- What you should do -
Transcribe every line from the one containing "we will address your request promptly." to the end of the listing, exactly as written, and leave out the pictures.

((

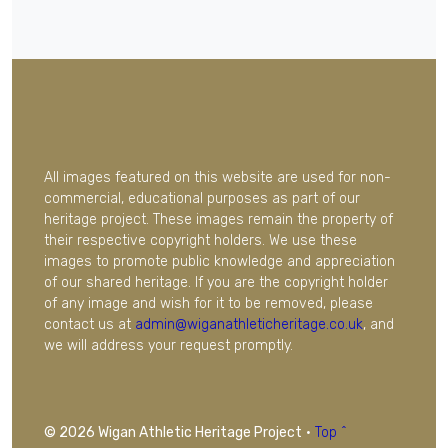
All images featured on this website are used for non-
commercial, educational purposes as part of our
heritage project. These images remain the property of
their respective copyright holders. We use these
images to promote public knowledge and appreciation
of our shared heritage. If you are the copyright holder
of any image and wish for it to be removed, please
contact us at
admin@wiganathleticheritage.co.uk
, and
we will address your request promptly.
© 2026 Wigan Athletic Heritage Project
·
Top ^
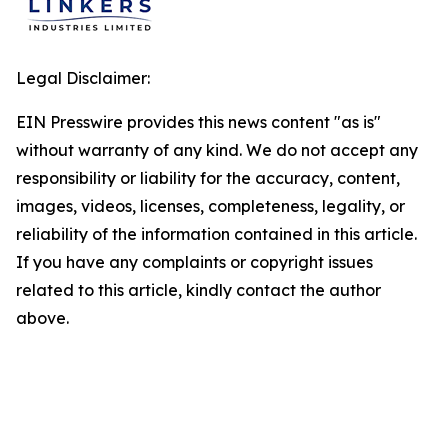
Legal Disclaimer:
EIN Presswire provides this news content "as is"
without warranty of any kind. We do not accept any
responsibility or liability for the accuracy, content,
images, videos, licenses, completeness, legality, or
reliability of the information contained in this article.
If you have any complaints or copyright issues
related to this article, kindly contact the author
above.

))

- Reply -
we will address your request promptly.
© 2026 Wigan Athletic Heritage Project
·
Top ^
Legal Disclaimer:
EIN Presswire provides this news content "as is"
without warranty of any kind. We do not accept any
responsibility or liability for the accuracy, content,
images, videos, licenses, completeness, legality, or
reliability of the information contained in this article.
If you have any complaints or copyright issues
related to this article, kindly contact the author
above.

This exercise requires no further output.